FAIL-SAFE (Warner Home Video): The first live television movie broadcast on CBS in nearly 40 years was this 2000 adaptation of the best-selling novel by Harvey Wheeler and Eugene Burdick, in which a computer malfunction brings the United States and the Soviet Union to the brink of a nuclear holocaust. Richard Dreyfuss plays the president, with an all-star cast including George Clooney (also the executive producer), Don Cheadle, Harvey Keitel, Hank Azaria, Brian Dennehy, James Cromwell, Sam Elliott, Norman Lloyd and Noah Wyle. Some of the Cold War trappings are dated, but the themes of this film certainly aren’t. Nominated for five Emmy Awards, including Outstanding Direction (Stephen Frears and Martin Pasetta), with wins for Outstanding Lighting Direction and Oustanding Technical Direction. ***
A FINE MADNESS (Warner Home Video): Elliott Baker adapted his own novel for this wildly uneven 1966 adaptation directed by Irvin Kershner, with Sean Connery (in a major departure) as hard-drinking, hard-loving New York poet Samson Shillitoe. Joanne Woodward plays his long-suffering but adoring wife, and an ace supporting cast includes Patrick O’Neal, Jean Seberg, Colleen Dewhurst, Clive Revill, Kay Medford, Renee Taylor, Gerald S. O’Loughlin, Jackie Coogan and Richard Castellano. Some inspired moments and performances, but the shrill tone of the comedy may seem dated to some – especially Shillitoe’s evident mistreatment of women, including his wife. **
PRIMEVAL (Hollywood Pictures Home Entertainment): Dumb but fast-moving monster mash, with reporters Domonic Purcell and Brooke Langton encountering a very large, very hungry crocodile in Africa. Rated R. **
SUMMER SCHOOL (Paramount Home Entertainment): A “special collector’s edition” of Carl Reiner’s perennially popular – and mighty predictable – 1987 comedy starring Mark Harmon as a laid-back teacher who wins over a classroom full of miscreants. Reiner and Harmon team up for a commentary track. Rated PG-13. **
“THE SWEENEY” (BCI Eclipse): The first season (1975) of the influential, immensely popular British television series following the efforts of London’s “Flying Squad,” headed by Inspector Jack Regan (Jack Thaw) and Sgt. George Carter (Dennis Waterman). This marks the first time that the series is available in the United States on any video format. The boxed set retails for $34.98.

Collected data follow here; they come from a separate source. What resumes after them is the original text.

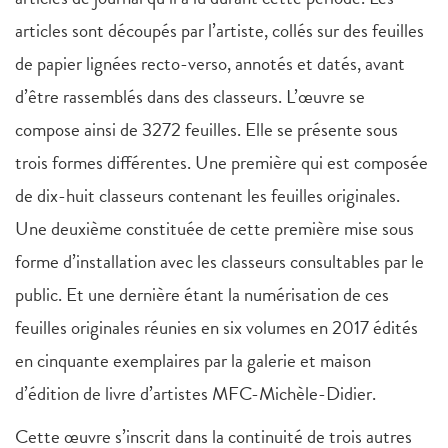
articles sont découpés par l’artiste, collés sur des feuilles
de papier lignées recto-verso, annotés et datés, avant
d’être rassemblés dans des classeurs. L’œuvre se
compose ainsi de 3272 feuilles. Elle se présente sous
trois formes différentes. Une première qui est composée
de dix-huit classeurs contenant les feuilles originales.
Une deuxième constituée de cette première mise sous
forme d’installation avec les classeurs consultables par le
public. Et une dernière étant la numérisation de ces
feuilles originales réunies en six volumes en 2017 édités
en cinquante exemplaires par la galerie et maison
d’édition de livre d’artistes MFC-Michèle-Didier.
Cette œuvre s’inscrit dans la continuité de trois autres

TO CATCH A THIEF (Paramount Home Entertainment): A “special collector’s edition” of Alfred Hitchcock’s glossy 1955 romantic thriller, starring Cary Grant as a retired (or is he?) jewel thief and Grace Kelly as an American heiress he woos. Filmed in Monaco, where Kelly ended up marrying Prince Rainier. Colorful and enjoyable, but hardly among Hitchcock’s best. Robert Burks’ color cinematography won an Academy Award, with additional nominations for Best Art Direction/Set Decoration (color) and Edith Head’s costumes. ***
“WALKER, TEXAS RANGER” – THE THIRD SEASON (Paramount Home Entertainment): Chuck Norris continues to kick butt in the 1994-’95 season of the popular prime-time CBS series, which ran an astonishing nine seasons. The boxed set retails for $54.99.